米国では1998年、欧州では2000年に生物学的製剤の中では最も早期に認可され、長期治療成績もも豊富に蓄積されてきた歴史の最も長い生物学的製剤が、エンブレル(etanercept;ETN)です。

 

エンブレルは、融合蛋白製剤で、抗体製剤と異なり中和抗体が産生されない免疫原性から、長期にわたって有効性が持続することや、再投与に際しても安全性が高い特徴を持ちます。

 

投与方法については、1週間に1回50mg皮下注射を行います。有効性が確認され、指導により自己注射が可能な方には、自宅で治療を行tって頂けます。

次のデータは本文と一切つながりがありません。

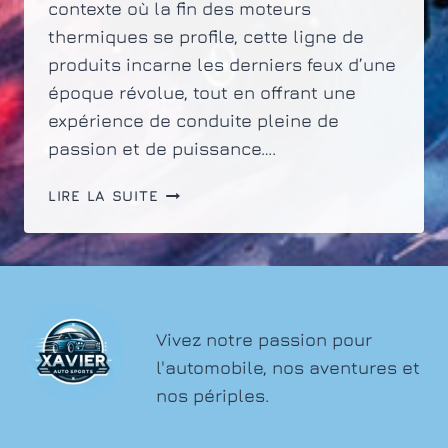
contexte où la fin des moteurs
thermiques se profile, cette ligne de
produits incarne les derniers feux d’une
époque révolue, tout en offrant une
expérience de conduite pleine de
passion et de puissance….
L’AUDI
LIRE LA SUITE
RS6,
UNE
BERLINE
SPORT
OU
UN
Vivez notre passion pour
BREAK
l'automobile, nos aventures et
PERFORMANT
nos périples.
?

半減期が約4日間と短いということも、月4回注射を行うマイナス面の反面、感冒や肺炎などの際に、早期に血中から喪失するということは安全面においてプラスとして働いています。

 

エンブレルには、これまで数多くのエビデンスの構築がありますので、特徴的な臨床試験を紹介します。

 

【TEMPO試験】
この試験により、エンブレルの最大の有効性を得るためには、MTXの併用が必要であり、その結果、関節破壊が修復される可能性が示されました。

 

【COMET試験】
発症早期の高疾患活動性リウマチに対する治療戦略として、エンブレルを早期から使用する意が示されました。

 

【PRESERVE試験】
エンブレルフリーの可能性が示唆されました。このためには、深い寛解と安定した疾患活動性の制御が重要であります。

 

エンブレルは発売10年を迎えましたが、適切に使用することにより今でもより一層その存在の重要性は高まっています。